Four Hours of Fury, by James M. Fenelon**

I love good military history, and so when I saw this title I requested and received a review copy, thanks to Net Galley and Scribner. It’s for sale now, but I can’t recommend it to you.

One of the first things I do when I read a new author in this genre is to check notes and sources.  A first rate military historian will have multiple sources for each fact cited, and a reasonably good one will have a variety of sources, primary sources being most desirable.

Fenelon doesn’t do this. Much of his information hangs on a single source, and often these are not well integrated. This is the first time I have seen military history published by a major house, that uses Wikipedia as a source. All of the history teachers I know send their students back to do a rewrite if they hinge their citations on Wiki, and if teenagers aren’t allowed to do it, I cannot think why Scribner permitted it.

What drew me to the book is the paratroopers. There seems to be a spate of these coming out right now, and I find it fascinating subject material. There’s also a trend, of which this book is also an example, of embracing the brave German troops against whom American forces fought, and not unnecessarily, either. I could get behind this trend more easily were it more universal, but somehow U.S. historians are quick to recognize the shared humanity of former enemies that are Caucasian, and others, not so much. If I could see one, just ONE WWII history that recounts kind of brave actions on the part of the Japanese during this conflict, I would be a good deal less cranky.
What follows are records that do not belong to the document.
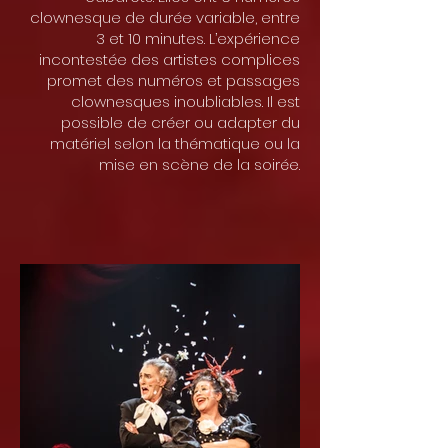
clownesque de durée variable, entre
3 et 10 minutes. L’expérience
incontestée des artistes complices
promet des numéros et passages
clownesques inoubliables. Il est
possible de créer ou adapter du
matériel selon la thématique ou la
mise en scène de la soirée.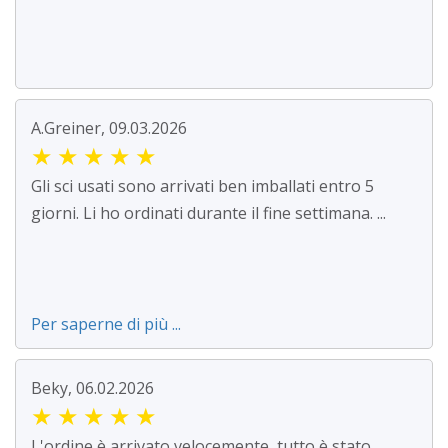
A.Greiner, 09.03.2026
★
★
★
★
★
Gli sci usati sono arrivati ben imballati entro 5
giorni. Li ho ordinati durante il fine settimana. ...
Per saperne di più ...
Beky, 06.02.2026
★
★
★
★
★
L'ordine è arrivato velocemente, tutto è stato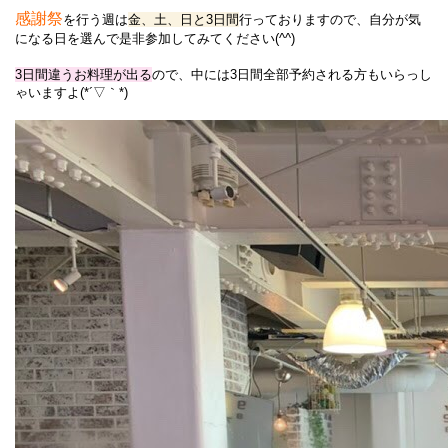
感謝祭
を行う週は
金、土、日と3日間
行っておりますので、自分が気
になる日を選んで是非参加してみてください(^^)
3日間違うお料理が出る
ので、中には3日間全部予約される方もいらっし
ゃいますよ(*´▽｀*)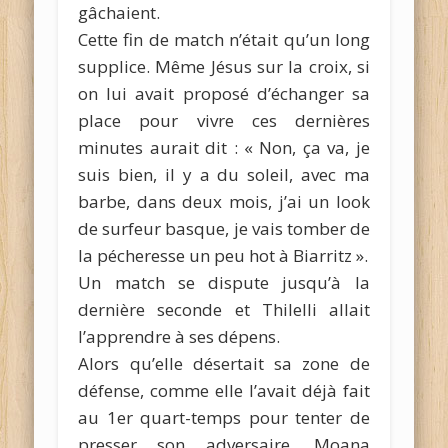
gâchaient.
Cette fin de match n’était qu’un long
supplice. Même Jésus sur la croix, si
on lui avait proposé d’échanger sa
place pour vivre ces dernières
minutes aurait dit : « Non, ça va, je
suis bien, il y a du soleil, avec ma
barbe, dans deux mois, j’ai un look
de surfeur basque, je vais tomber de
la pécheresse un peu hot à Biarritz ».
Un match se dispute jusqu’à la
dernière seconde et Thilelli allait
l’apprendre à ses dépens.
Alors qu’elle désertait sa zone de
défense, comme elle l’avait déjà fait
au 1er quart-temps pour tenter de
presser son adversaire, Moana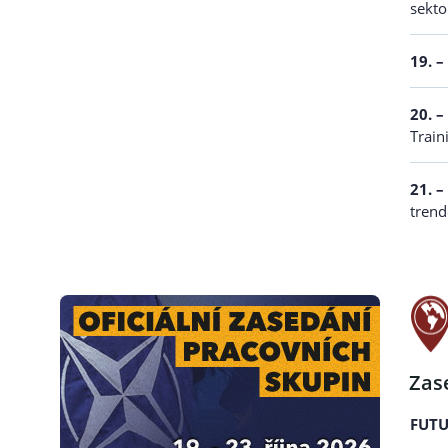
sekto
19. –
20. –
Train
21. –
trend
Zas
FUTU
Be that as it may, this book is inadequately researched and inadequately documented. It’s not professionally rendered, so if you want to read it, do so critically and evaluate as you read. Get it free or cheaply; don’t pay full price.

Lola’s House, by M. Evelina Galang***-****

LolasHouseDuring World War II, the Japanese Imperial Army forced over 400,000 women into sexual slavery; though the Korean comfort women have been recognized for a long time, the survivors in the Philippines lived with the trauma and appalling social stigmatization for decades, unheard. Recently 173 of them, now very elderly, filed suit against the Japanese government. This collection includes interviews with 16 Filipina women whose lives were ruined by this atrocity. Thanks go to Net Galley and Northwestern University Press for the DRC, which I received early and free in exchange for this honest review. The collection is for sale now.

This is a rough read, hard to push through for the very thing that makes it valuable: it tells the women’s experiences in their own words. And they want to be heard. For decades, nobody, including their own families, has been willing to listen to them. After experiencing cruel, sadistic torture, they were greeted, upon the army’s departure, as social pariahs. Their countrymen let them know that nobody wants anything to do with a woman that’s been touched, penetrated, harmed in many unspeakable ways by the Japanese. They were called “Japanese leftovers.” Thus, their nightmare at the hands of the enemy was worsened by a subsequent nightmare at the hands of those they thought would console them.

And so as you can imagine, it’s not an enjoyable book. It isn’t intended to be.

Galang is also Filipina, and she weaves her own story in with that of her subjects. I would have preferred that she restrict herself to the topic; whereas including her own memoir may be cathartic, it also slows the pace. There are also snippets of untranslated Tagalog, and although this may resonate for those that are bilingual, context didn’t make the passages clear much of the time, and so I was left with the choice to either run to my desktop, type in the passages, translate them and return to the text, or just skip them and read on. It didn’t take me long to decide on the latter.

So as a general read for the lover of history, I can’t recommend this book, but for the researcher, it’s a gold mine. There is information here that you won’t find anywhere else. There are primary documents end to end here. I can imagine any number of thesis topics for which this work would be pivotal.

For the researcher, this is a four star read.